Normality likelihood of the training set vs area under the curve obtained in the test phase (ped1)

Fig. 6.
figure 6

Normality likelihood of the training set vs area under the curve obtained in the test phase (ped2)

To validate this idea, we have computed the ROC curves of those locations that in the test phase contain anomalies, extracting the value of area under the curve (AUC). Then, the values of AUC with different number of Gaussian components is related with the average likelihood obtained with the training samples, as shown in Figs. 5 and 6 (from 1 to 10 components on ped1 and ped2 datasets). As we can see, a better trained model (higher normality likelihood on the training set), has correlation with a better detection rate (higher AUC values). Thus, we select the number of components that maximize the average likelihood of the training samples to build the final ROC curve at frame level so we can compare the performance against global GMM approach (see Fig. 7).

The performance of the global GMM is much better in terms of AUC and EER than the local GMM approach. This is caused by the independence that local models have between each other, so when an event that covers more than one location appears, it is difficult to detect anomalies.
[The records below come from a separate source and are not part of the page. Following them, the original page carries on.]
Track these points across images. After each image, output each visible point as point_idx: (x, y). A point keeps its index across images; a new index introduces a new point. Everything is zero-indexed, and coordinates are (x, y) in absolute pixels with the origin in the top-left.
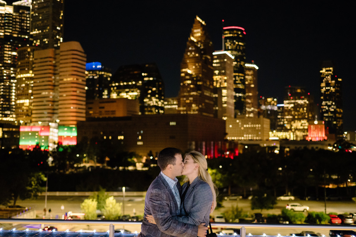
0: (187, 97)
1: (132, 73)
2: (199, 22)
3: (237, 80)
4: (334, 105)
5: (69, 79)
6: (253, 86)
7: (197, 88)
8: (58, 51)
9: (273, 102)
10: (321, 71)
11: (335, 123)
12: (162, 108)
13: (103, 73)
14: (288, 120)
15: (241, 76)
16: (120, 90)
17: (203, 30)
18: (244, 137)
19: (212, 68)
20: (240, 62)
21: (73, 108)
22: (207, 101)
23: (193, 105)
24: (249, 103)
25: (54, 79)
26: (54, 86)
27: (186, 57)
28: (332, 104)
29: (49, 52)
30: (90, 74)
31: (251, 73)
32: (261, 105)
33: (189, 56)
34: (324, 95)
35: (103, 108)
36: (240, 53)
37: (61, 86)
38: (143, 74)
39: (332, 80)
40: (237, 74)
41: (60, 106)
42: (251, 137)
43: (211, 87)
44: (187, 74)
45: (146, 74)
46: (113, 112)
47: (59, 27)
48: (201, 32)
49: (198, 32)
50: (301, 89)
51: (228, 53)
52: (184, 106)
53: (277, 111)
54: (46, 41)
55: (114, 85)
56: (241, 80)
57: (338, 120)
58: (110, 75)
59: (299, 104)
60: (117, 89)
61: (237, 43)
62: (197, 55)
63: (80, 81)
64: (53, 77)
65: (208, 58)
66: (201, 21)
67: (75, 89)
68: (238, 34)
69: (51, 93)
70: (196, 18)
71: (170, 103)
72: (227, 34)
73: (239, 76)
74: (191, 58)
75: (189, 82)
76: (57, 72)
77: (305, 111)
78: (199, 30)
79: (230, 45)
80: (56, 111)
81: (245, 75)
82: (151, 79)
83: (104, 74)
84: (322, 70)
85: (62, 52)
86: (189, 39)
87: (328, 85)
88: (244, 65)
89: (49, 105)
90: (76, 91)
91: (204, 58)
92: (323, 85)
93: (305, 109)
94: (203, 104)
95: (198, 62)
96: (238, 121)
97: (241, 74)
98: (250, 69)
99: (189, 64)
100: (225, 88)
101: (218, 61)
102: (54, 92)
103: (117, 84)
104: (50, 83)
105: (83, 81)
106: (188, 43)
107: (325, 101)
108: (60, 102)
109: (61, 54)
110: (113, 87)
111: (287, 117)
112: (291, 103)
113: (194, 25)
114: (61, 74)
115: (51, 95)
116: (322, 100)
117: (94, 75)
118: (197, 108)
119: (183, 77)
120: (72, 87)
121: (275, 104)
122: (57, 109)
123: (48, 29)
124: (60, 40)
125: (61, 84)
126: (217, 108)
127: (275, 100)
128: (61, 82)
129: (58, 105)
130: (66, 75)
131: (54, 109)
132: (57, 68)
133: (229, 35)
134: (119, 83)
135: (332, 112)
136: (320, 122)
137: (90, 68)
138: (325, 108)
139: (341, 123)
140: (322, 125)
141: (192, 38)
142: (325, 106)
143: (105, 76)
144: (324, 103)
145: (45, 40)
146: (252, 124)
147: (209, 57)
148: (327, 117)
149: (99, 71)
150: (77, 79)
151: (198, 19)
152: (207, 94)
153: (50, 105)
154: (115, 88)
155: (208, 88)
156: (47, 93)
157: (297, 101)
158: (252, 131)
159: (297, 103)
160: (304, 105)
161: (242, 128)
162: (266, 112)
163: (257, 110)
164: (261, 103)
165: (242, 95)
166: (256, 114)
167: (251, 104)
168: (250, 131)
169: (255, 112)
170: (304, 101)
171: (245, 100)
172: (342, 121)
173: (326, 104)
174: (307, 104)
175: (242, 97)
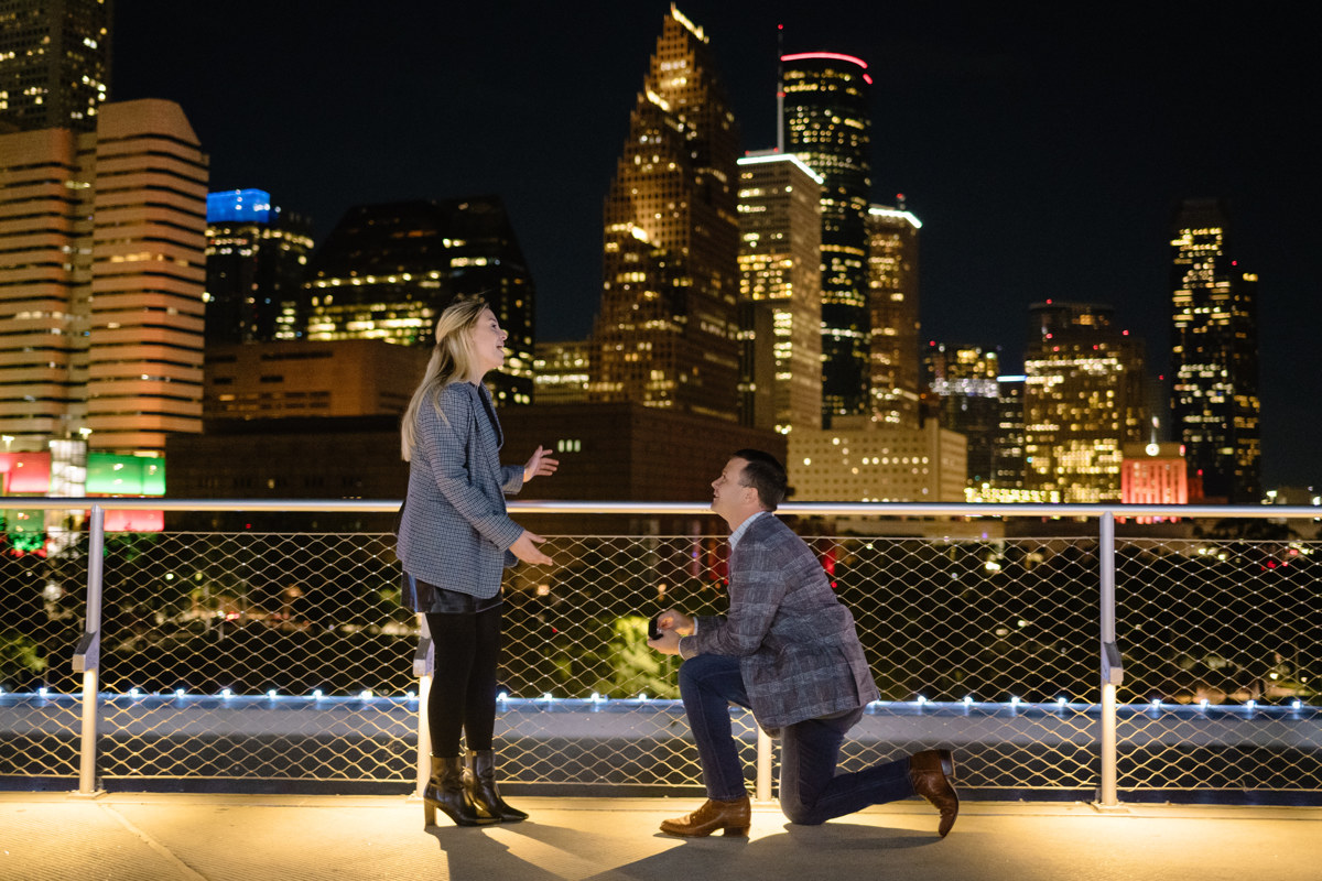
0: (630, 340)
1: (399, 235)
2: (683, 28)
3: (836, 274)
4: (1226, 381)
5: (132, 258)
6: (898, 297)
7: (673, 302)
8: (87, 140)
9: (981, 365)
10: (1175, 243)
11: (1228, 451)
12: (525, 385)
13: (278, 234)
14: (1042, 439)
15: (853, 257)
16: (352, 309)
17: (695, 65)
19: (731, 220)
20: (847, 198)
21: (152, 379)
22: (710, 357)
23: (654, 374)
24: (884, 369)
25: (71, 258)
26: (72, 284)
27: (628, 172)
28: (1217, 373)
29: (50, 143)
30: (223, 236)
31: (892, 243)
32: (932, 377)
33: (637, 168)
34: (1188, 338)
35: (278, 379)
36: (848, 163)
37: (99, 285)
38: (447, 242)
39: (1218, 278)
40: (836, 248)
41: (95, 371)
43: (730, 299)
44: (629, 243)
45: (457, 243)
46: (322, 397)
47: (91, 38)
48: (689, 71)
49: (676, 73)
50: (1094, 313)
51: (800, 161)
52: (614, 379)
53: (994, 400)
54: (37, 95)
55: (322, 284)
56: (851, 272)
57: (1242, 441)
58: (310, 243)
59: (1086, 372)
60: (334, 303)
61: (836, 120)
62: (672, 166)
63: (181, 264)
64: (66, 249)
65: (716, 180)
66: (689, 25)
67: (159, 300)
68: (842, 85)
69: (57, 315)
70: (669, 13)
71: (557, 364)
72: (795, 82)
73: (843, 257)
74: (649, 177)
75: (638, 277)
76: (81, 227)
77: (1110, 404)
78: (682, 64)
79: (809, 127)
80: (75, 392)
81: (869, 251)
82: (481, 262)
83: (282, 240)
84: (1179, 237)
85: (103, 141)
86: (641, 99)
87: (1201, 296)
88: (865, 209)
89: (48, 365)
90: (163, 309)
91: (698, 181)
92: (1183, 296)
93: (1110, 394)
94: (695, 371)
95: (675, 197)
96: (836, 441)
97: (849, 250)
98: (887, 228)
99: (639, 203)
100: (784, 304)
101: (756, 192)
102: (70, 312)
103: (336, 282)
104: (52, 273)
105: (192, 264)
106: (634, 116)
107: (1189, 363)
108: (95, 354)
109: (102, 150)
110: (322, 293)
111: (1038, 428)
112: (1053, 371)
113: (661, 43)
114: (99, 234)
115: (56, 323)
116: (1177, 362)
117: (239, 242)
118: (670, 384)
119: (612, 255)
120: (146, 291)
121: (990, 373)
122: (83, 384)
123: (44, 47)
124: (95, 93)
125: (97, 277)
126: (753, 387)
127: (990, 356)
128: (97, 268)
129: (85, 367)
130: (123, 240)
131: (68, 384)
132: (82, 210)
133: (802, 87)
134: (345, 276)
135: (1216, 408)
136: (1170, 447)
137: (222, 213)
138: (1191, 393)
139: (1252, 452)
140: (1175, 462)
141: (652, 97)
142: (1190, 381)
143: (286, 248)
144: (1185, 371)
145: (34, 91)
146: (894, 452)
147: (722, 177)
148: (1195, 427)
149: (262, 228)
150: (169, 259)
151: (678, 16)
152: (712, 326)
153: (52, 365)
154: (329, 299)
155: (714, 305)
156: (38, 315)
157: (1077, 362)
158: (895, 481)
159: (1076, 368)
160: (1104, 378)
161: (855, 471)
162: (951, 403)
163: (914, 397)
164: (931, 369)
165: (855, 335)
166: (909, 412)
167: (891, 374)
168: (885, 481)
169: (907, 407)
170: (1105, 361)
171: (868, 354)
172: (1256, 447)
173: (1196, 374)
174: (1119, 375)
175: (857, 343)
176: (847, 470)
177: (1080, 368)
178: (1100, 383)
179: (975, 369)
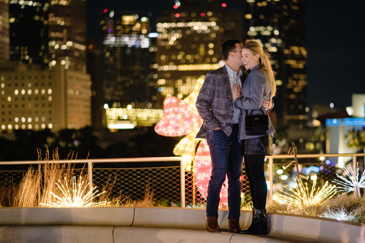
4: (276, 37)
9: (138, 25)
11: (279, 83)
14: (168, 75)
18: (14, 124)
24: (60, 28)
28: (272, 32)
34: (253, 9)
42: (33, 123)
53: (147, 50)
57: (296, 76)
59: (195, 31)
77: (211, 52)
93: (211, 46)
107: (255, 25)
111: (166, 68)
112: (176, 29)
116: (248, 24)
121: (144, 31)
127: (144, 19)
139: (302, 83)
142: (256, 37)
144: (253, 31)
157: (190, 24)
158: (37, 106)
159: (189, 28)
160: (207, 35)
161: (9, 99)
162: (119, 51)
163: (82, 48)
164: (105, 28)
165: (35, 4)
166: (78, 58)
167: (65, 31)
168: (30, 106)
169: (77, 54)
170: (208, 24)
171: (47, 18)
172: (305, 80)
173: (259, 33)
174: (217, 32)
175: (38, 10)
176: (4, 99)
177: (191, 29)
178: (205, 39)
179: (134, 29)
This do not occurs when using the global model, that manages global events but at the same time their locality thanks to the addition of the cuboid position into the descriptor.

Figure 8 portrays how the system performs in the sequences of ped1 and ped2 datasets (with the global GMM approach from now on). Compared to other methods in the literature, we can conclude that our method is very competitive. For instance, on ped1 dataset, we obtain a similar performance to that of Nallaivarothayan et al. [8], Roshtkhari et al. [2] and Cong et al. [4] and notably better than the results obtained by Mahadevan et al. [1] and Zhang et al. [17]. Additionally, we have to highlight that we outperform the method proposed by Ryan et al. [7], where the same descriptors are used but a different optical flow method and the normalization of perspective proposed in [11] are employed, confirming their effectiveness. This is also visible on ped2, in which no perspective normalization is needed and the difference in performance respect to [7] is caused by the different optical flow algorithm used.

Fig. 7.
figure 7

Best result for global and local GMM approaches

Fig. 8.
figure 8

ROC for ped1 and ped2 at frame level.

Fig. 9.
figure 9

ROC for ped1 dataset at pixel level.

Our system is also quite competent for anomaly localization, as we can see in Fig. 9 (ped1 dataset). The performance of our system is similar to the proposed by Zhang et al. and Li et al. [16], being the last method the updated version of Mahadevan et al., which together with Cong et al. have worse results than ours. Exact EER values for both ped1 and ped2 at frame level and ped1 at pixel level are given in detail in Table 1.

Note that we have used the original ground truth as proposed in [1], in which not all the sequences of ped1 dataset are labeled. The full ground truth was released later. This is important because some authors compare the results obtained with the two ground truths indistinctly, making the comparisons futile.

Table 1. Performance comparison at frame and pixel level on UCSD dataset.

4 Conclusions and Future Work

The main contributions of this paper are: the construction and comparison of two GMM approaches (local and global) for the detection of anomalies; the use of a robust optical flow method for the construction of the descriptors and the application of a statistical tool based on correlation (CFS) for the selection of the most discriminative features. The global GMM approach is finally used, since is the most effective for the task of anomaly detection in surveillance scenarios. In fact, we obtain better results than similar approaches in the literature at frame and pixel level.

In the future, we intend to make the system to work in real time so it can be utilized in public surveillance scenarios. To do so, the idea is to parallelize the processes of training and test for speeding up the detection stage.